Most BJP campaigners from outside Delhi, estimated at about 15,000, have come from Gujarat, Rajasthan, Haryana, Punjab, Madhya Pradesh and Himachal Pradesh.
The 20,000-strong AAP army is drawn dominantly from Haryana, Maharashtra, Madhya Pradesh, Uttar Pradesh, Chhattisgarh and Karnataka.
Many are staying with friends and relatives. Others prefer the premises of BJP and AAP offices that have sprung up in all 70 constituencies.
From early in the morning, these volunteers branch out in constituencies allotted to them, soliciting support. Many position themselves outside the Delhi Metro stations and other hubs distributing pamphlets and caps.
BJP campaigners sport saffron caps. AAP caps are white in colour. Both have their party names and election symbols -- BJP's lotus and AAP's broom -- printed on them.

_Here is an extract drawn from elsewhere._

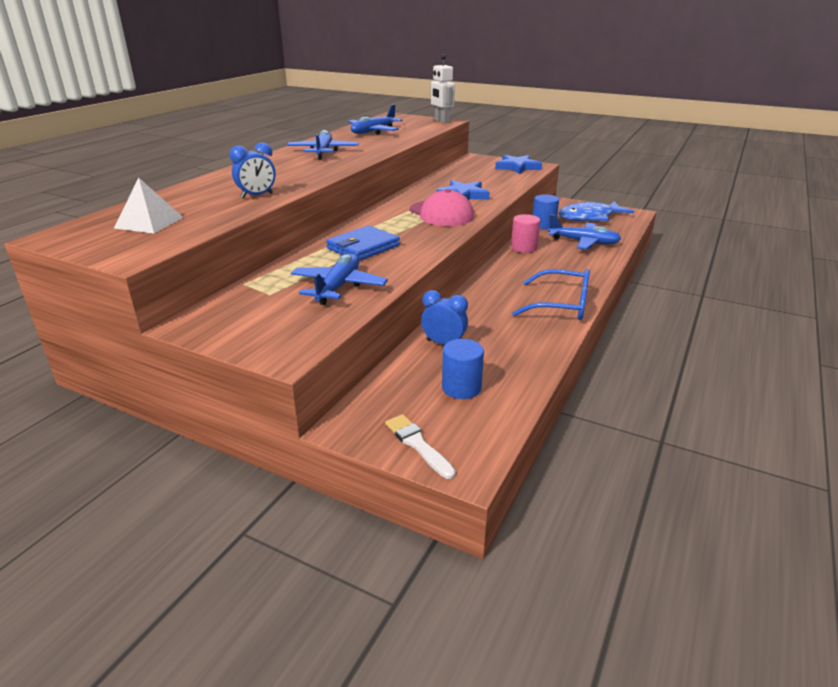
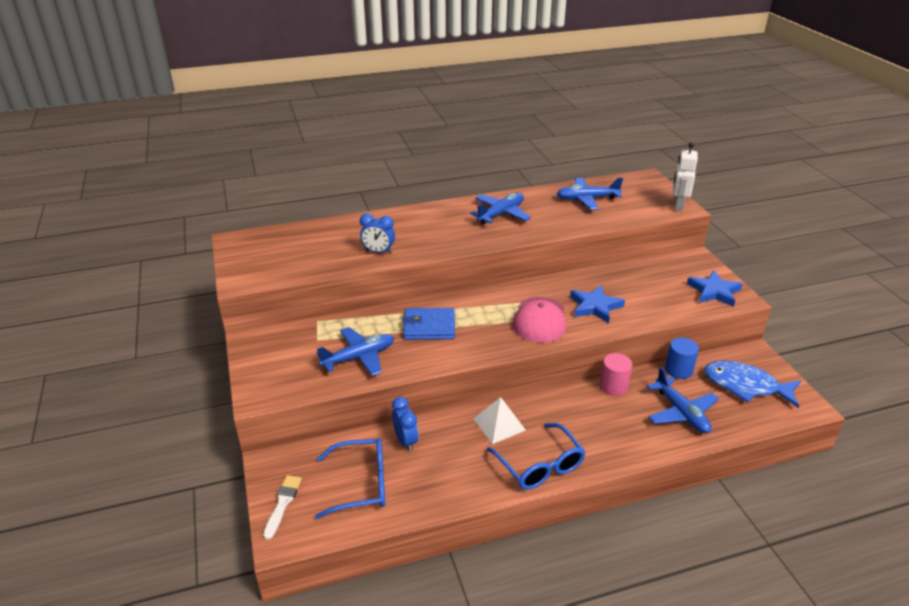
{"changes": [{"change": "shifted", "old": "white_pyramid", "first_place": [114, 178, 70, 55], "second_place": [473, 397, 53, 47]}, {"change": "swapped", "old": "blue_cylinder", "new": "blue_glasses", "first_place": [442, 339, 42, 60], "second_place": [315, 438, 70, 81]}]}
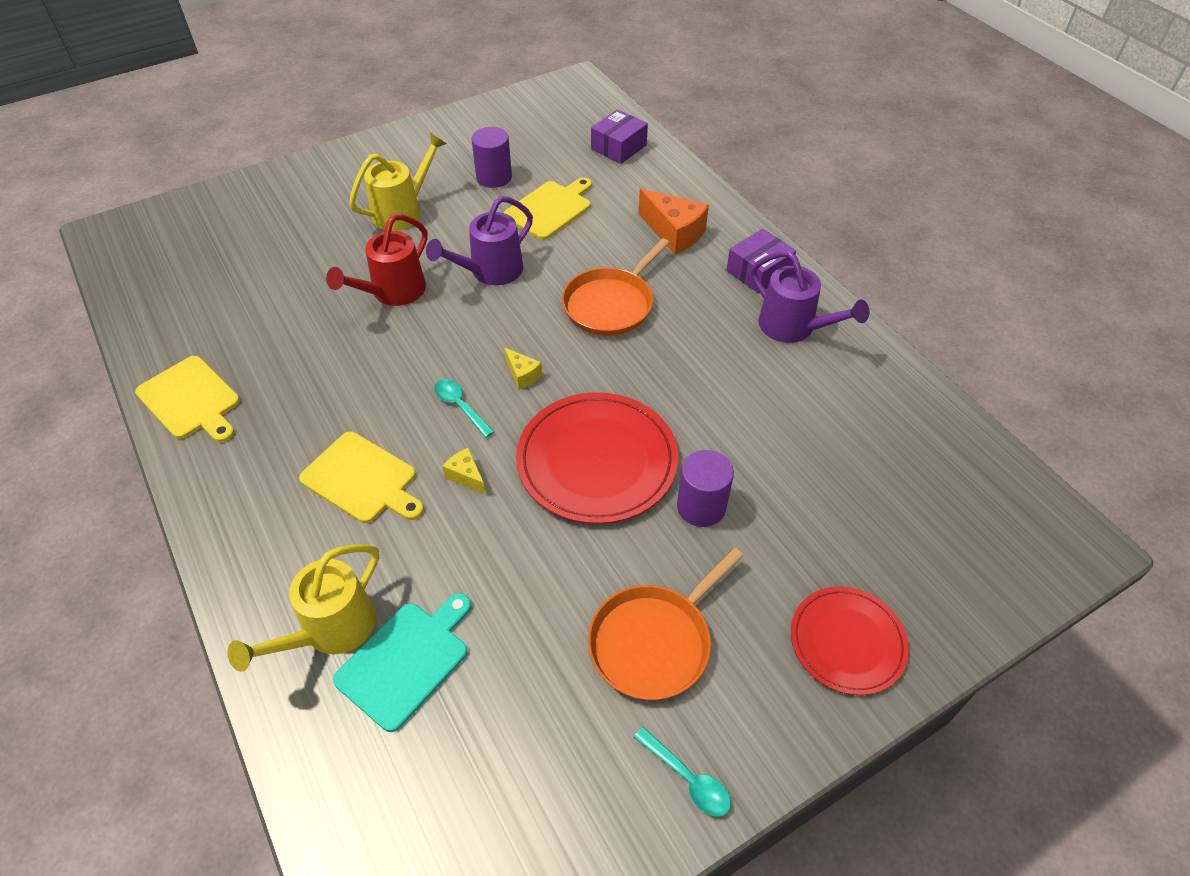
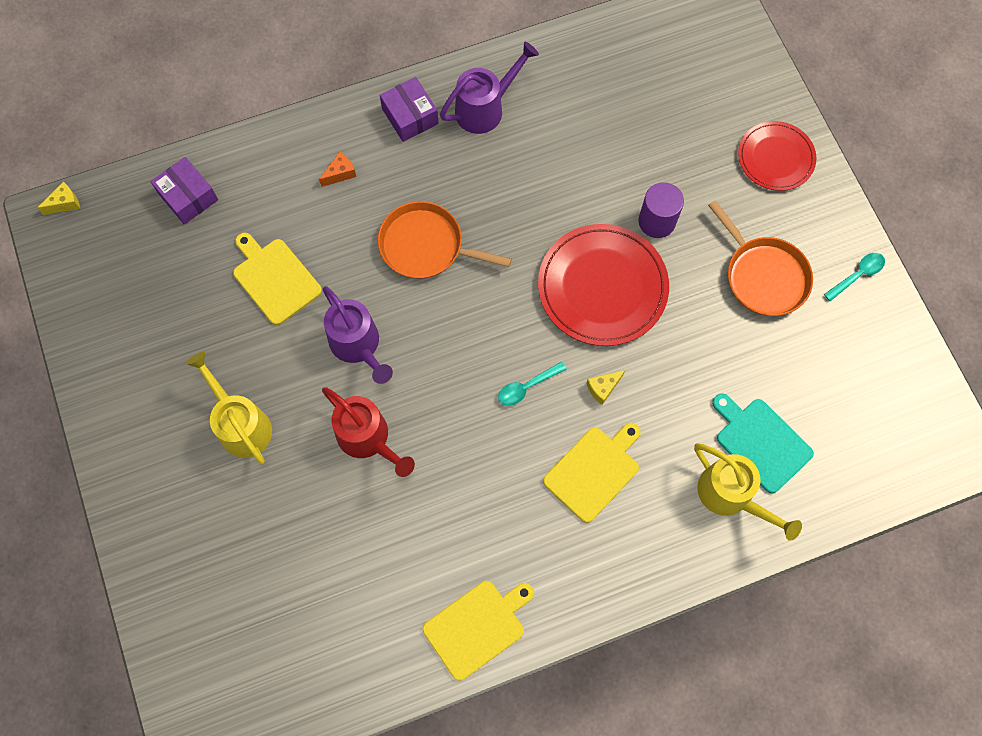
{"changes": [{"change": "gone", "old": "purple_cylinder", "first_place": [471, 127, 41, 61]}, {"change": "shifted", "old": "yellow_cheese", "first_place": [504, 347, 38, 43], "second_place": [37, 182, 43, 33]}, {"change": "rotated", "old": "orange_pan", "first_place": [562, 238, 107, 98], "second_place": [378, 201, 134, 78], "degrees": 150}, {"change": "scaled", "old": "orange_cheese", "first_place": [639, 189, 70, 66], "second_place": [319, 151, 37, 36], "factor": 0.52}]}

Amitabh Goswami, 31, an engineer from Bengaluru, has been in Delhi for a week. He and his friends stay at a friend's house at Mukherjee Nagar near Delhi University and campaign for AAP's Akhilesh Pati Tripathi, a former legislator.
All are engineers in the same company and are on leave, Goswami told IANS.
AAP's Punjab convenor Sucha Singh Chhotepur told IANS that over 20,000 AAP volunteers from other states were now in Delhi.
"From Punjab, more than 1,500 volunteers are helping AAP candidates. They mostly stay at party offices and houses of party leaders," he said.
"Four hundred of us have come from Madhya Pradesh," said Pankaj Singh of the AAP, adding 62 volunteers from Chhattisgarh were camping in Krishna Nagar, where BJP's chief ministerial candidate Kiran Bedi is contesting.
Delhi BJP spokesperson Harish Khurana told IANS that his party's volunteers were staying at their own cost.
"We have farmers, doctors, lawyers, businessmen and poor people from outside rubbing shoulders here," he said.
Balwant Singh, a farmer from Baghpat in Uttar Pradesh and a BJP supporter, said he reached Delhi Jan 25. He is campaigning for Najafgarh candidate Ajeet Singh Khadkhari. Three of his relatives have also come to Delhi.
In comparison to the all four MPs of the AAP from Punjab, more than 120 MPs of the BJP are campaigning in Delhi besides several central ministers, a few chief ministers and party leaders from several states.
BJP leaders hold five to 10 rallies every day. The BJP's campaign leader is of course Prime Minister Narendra Modi.
The Congress, which is struggling to stay relevant in the election, says it does not need volunteers from outside Delhi.
"Our party does not need support from outside," party leader Mukesh Sharma told IANS.
A total of 673 candidates are in the fray for Saturday's polls to the 70-seat Delhi assembly. The results will be out Feb 10.
The 2013 election produced a hung assembly, with the BJP winning 31 seats and the AAP 28. The Congress tumbled from 43 seats to eight.
But with Congress backing, the AAP formed a government. After 49 days, however, Kejriwal resigned in February 2014, leading to President's Rule.